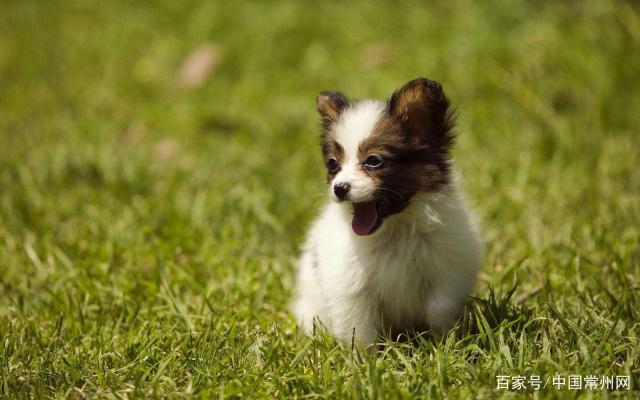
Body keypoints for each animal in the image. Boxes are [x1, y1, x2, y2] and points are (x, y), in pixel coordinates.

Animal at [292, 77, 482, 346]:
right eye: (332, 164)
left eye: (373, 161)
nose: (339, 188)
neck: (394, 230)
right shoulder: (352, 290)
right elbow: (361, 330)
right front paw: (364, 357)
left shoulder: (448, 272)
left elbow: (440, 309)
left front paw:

* * *

Leaving out all pictures, transcribe the listing exactly.

# EXERCISE RESPONSE
Body keypoints for each animal in the image. Boxes are [x1, y1, x2, y2] and points are (x, y), in pixel coordinates.

Animal at [292, 77, 482, 346]:
right eye: (332, 164)
left eye: (373, 161)
nose: (339, 188)
neck: (394, 230)
right shoulder: (352, 290)
right elbow: (361, 330)
right front paw: (364, 357)
left shoulder: (448, 272)
left elbow: (440, 309)
left front paw:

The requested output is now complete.